Using the data below, tally the lines that include the string "protein". Only the number is wanted.

* [Stored data]
*** Block opens ***
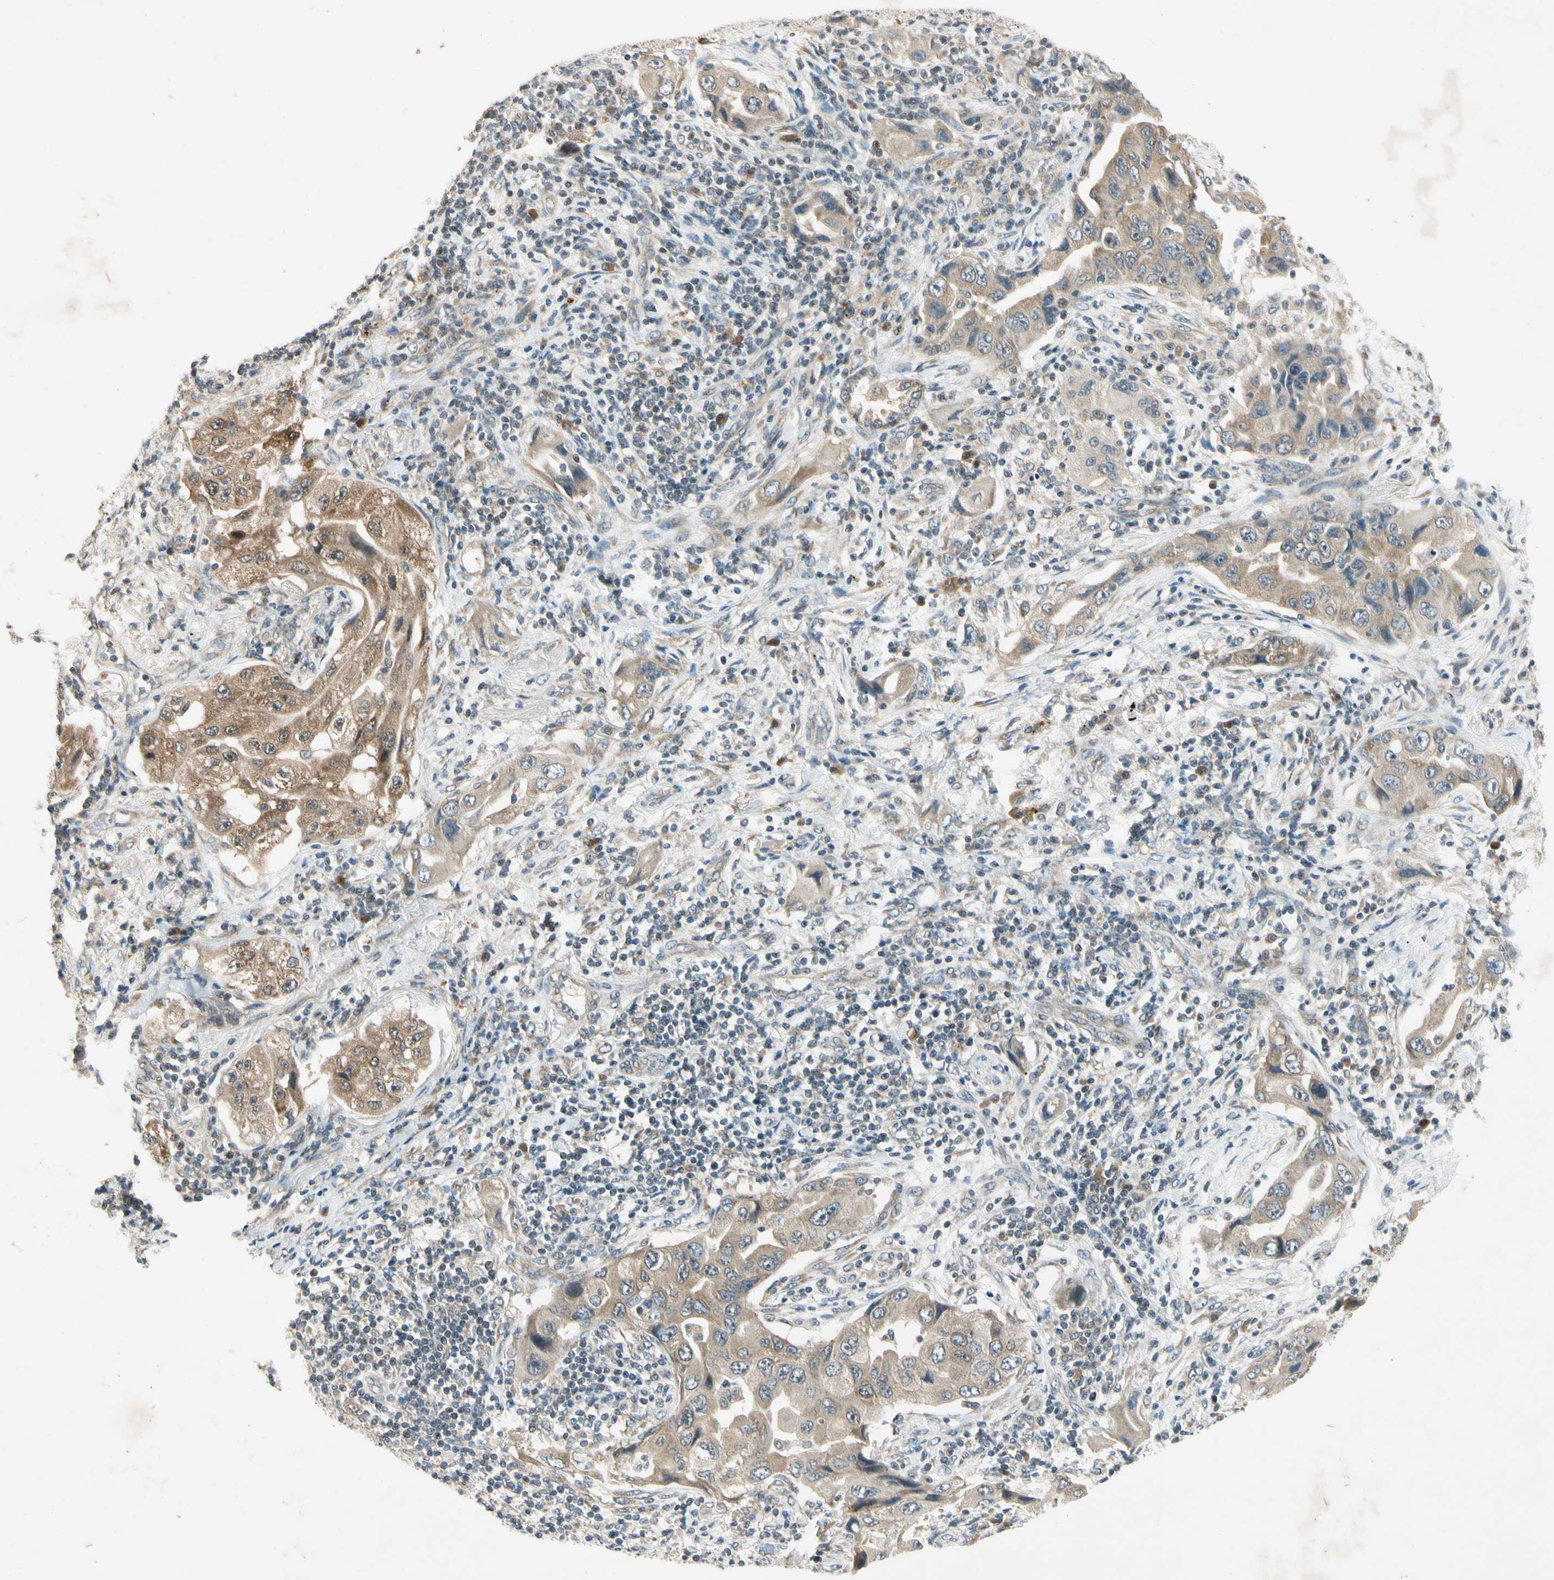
{"staining": {"intensity": "moderate", "quantity": ">75%", "location": "cytoplasmic/membranous"}, "tissue": "lung cancer", "cell_type": "Tumor cells", "image_type": "cancer", "snomed": [{"axis": "morphology", "description": "Adenocarcinoma, NOS"}, {"axis": "topography", "description": "Lung"}], "caption": "The photomicrograph reveals staining of adenocarcinoma (lung), revealing moderate cytoplasmic/membranous protein positivity (brown color) within tumor cells.", "gene": "RPS6KB2", "patient": {"sex": "female", "age": 65}}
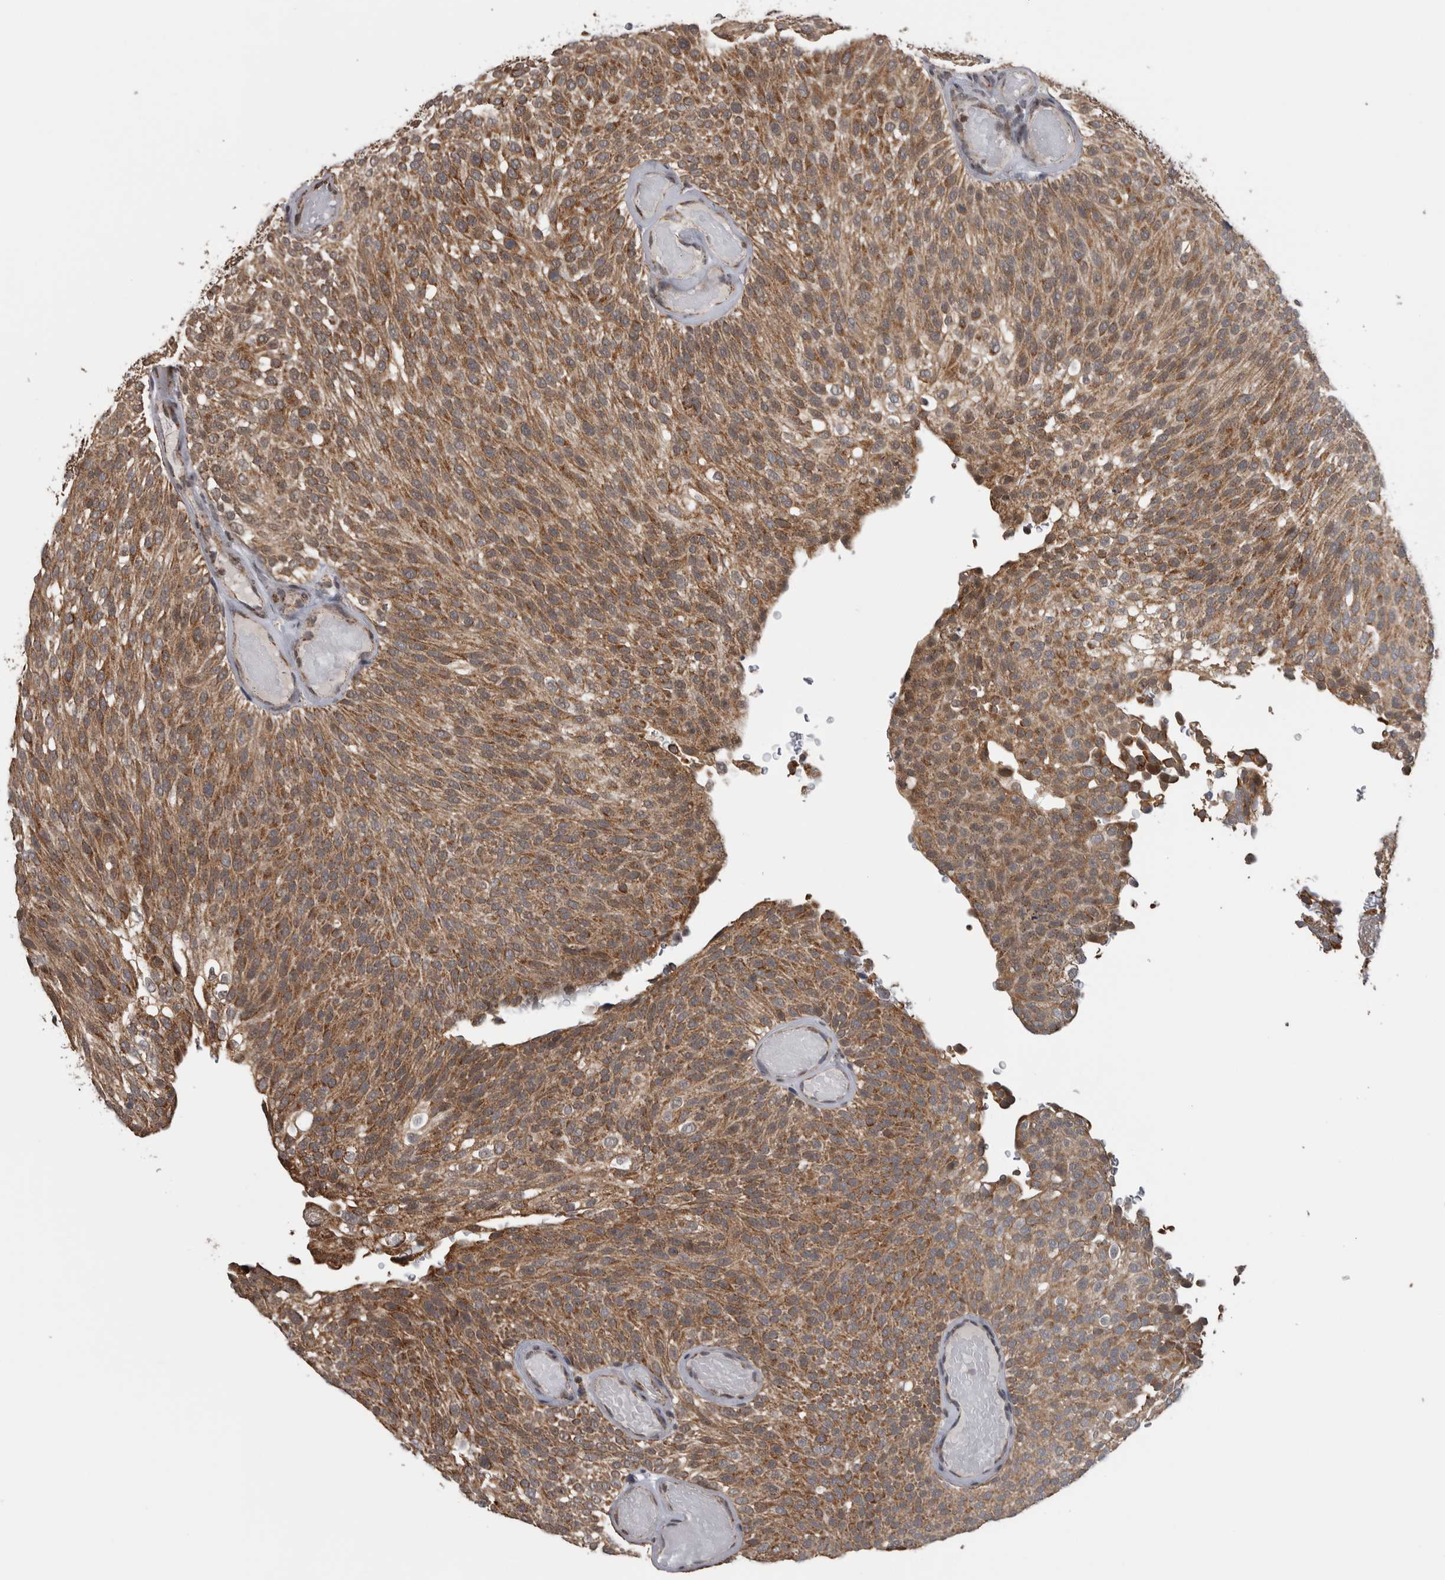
{"staining": {"intensity": "moderate", "quantity": ">75%", "location": "cytoplasmic/membranous"}, "tissue": "urothelial cancer", "cell_type": "Tumor cells", "image_type": "cancer", "snomed": [{"axis": "morphology", "description": "Urothelial carcinoma, Low grade"}, {"axis": "topography", "description": "Urinary bladder"}], "caption": "IHC photomicrograph of neoplastic tissue: low-grade urothelial carcinoma stained using immunohistochemistry displays medium levels of moderate protein expression localized specifically in the cytoplasmic/membranous of tumor cells, appearing as a cytoplasmic/membranous brown color.", "gene": "OR2K2", "patient": {"sex": "male", "age": 78}}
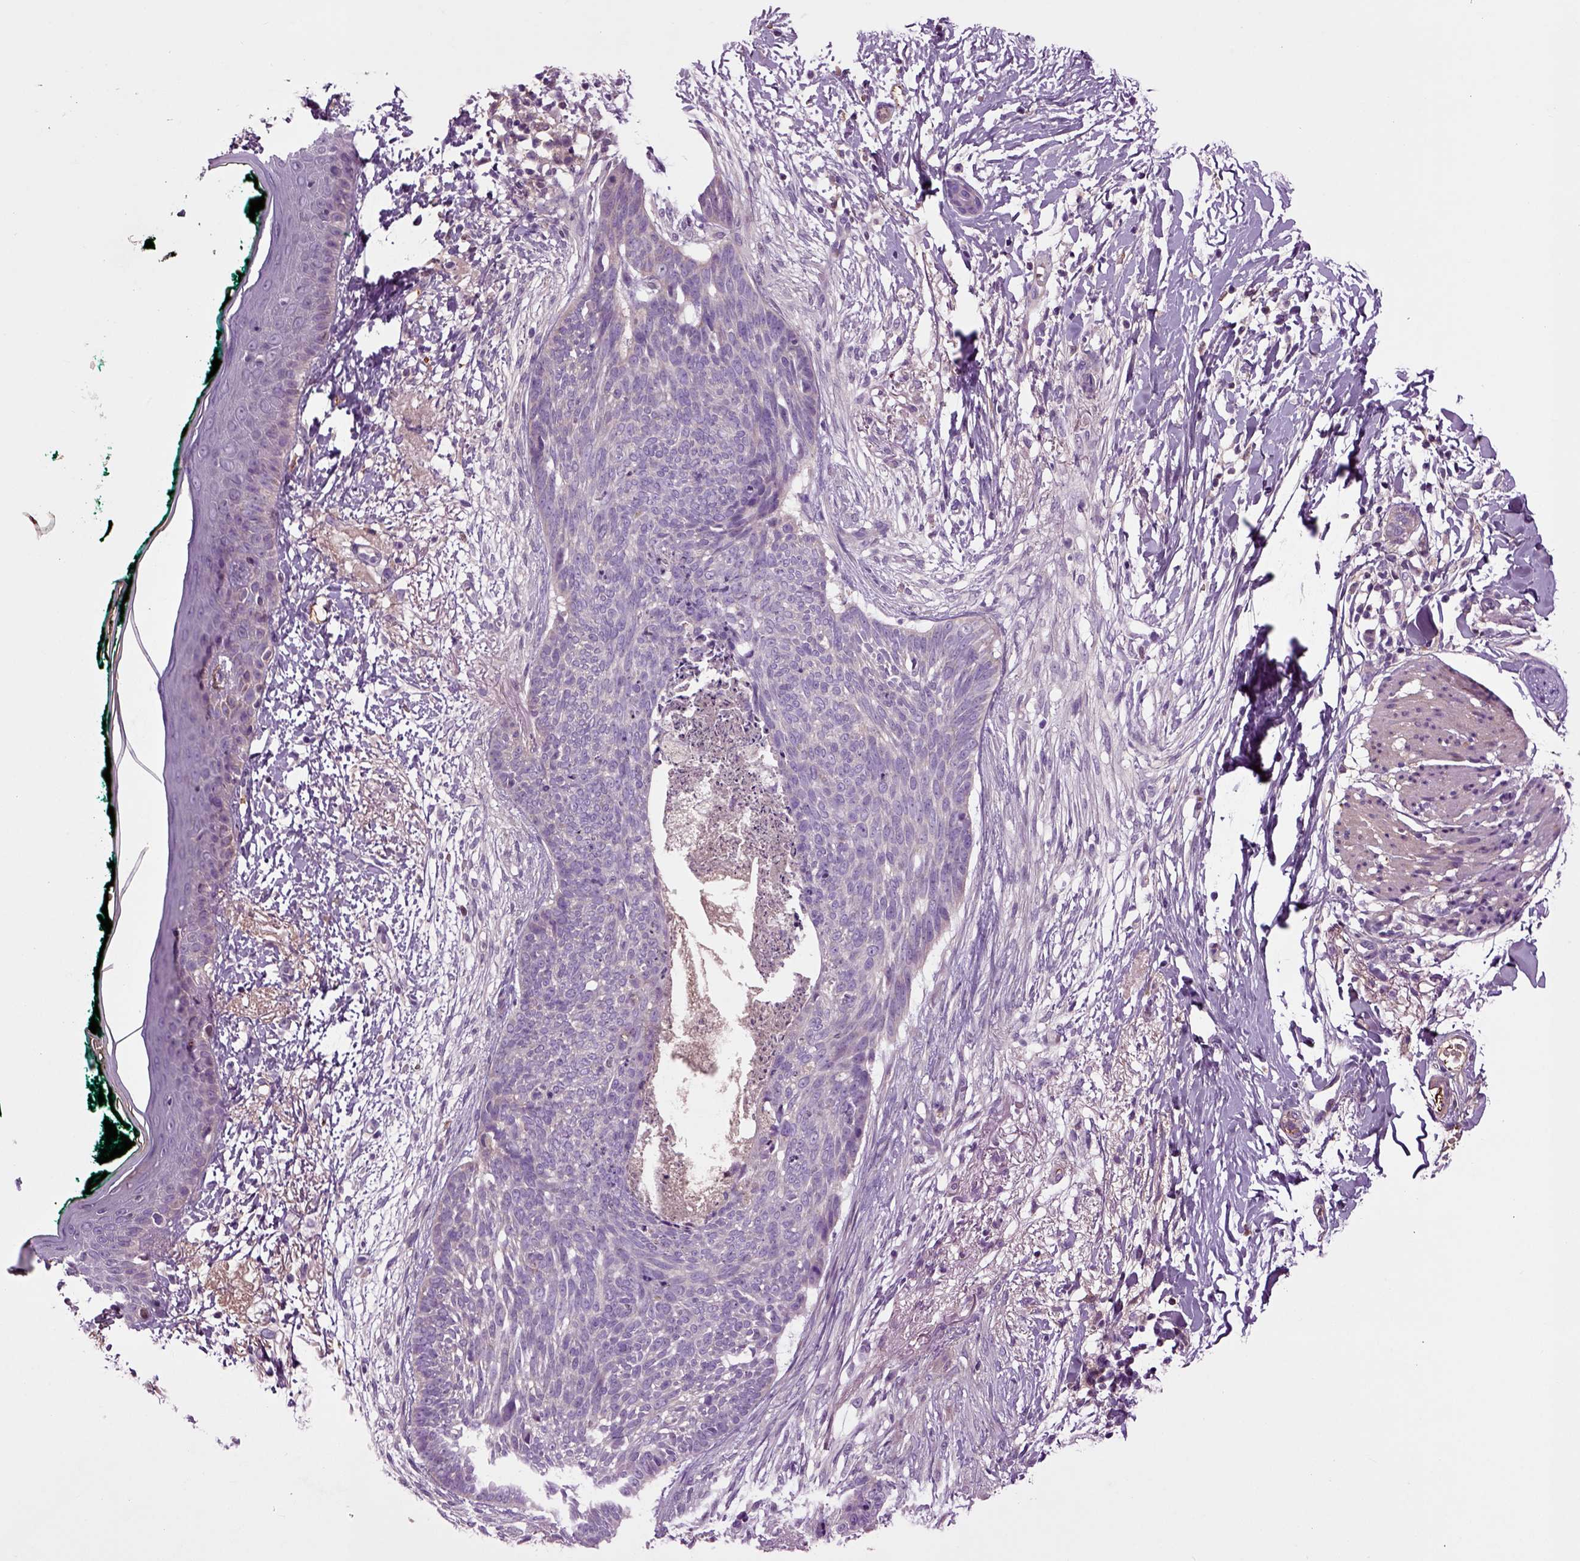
{"staining": {"intensity": "negative", "quantity": "none", "location": "none"}, "tissue": "skin cancer", "cell_type": "Tumor cells", "image_type": "cancer", "snomed": [{"axis": "morphology", "description": "Normal tissue, NOS"}, {"axis": "morphology", "description": "Basal cell carcinoma"}, {"axis": "topography", "description": "Skin"}], "caption": "The image exhibits no significant positivity in tumor cells of skin cancer (basal cell carcinoma).", "gene": "SPON1", "patient": {"sex": "male", "age": 84}}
*** Block closes ***
* [Written solution] 2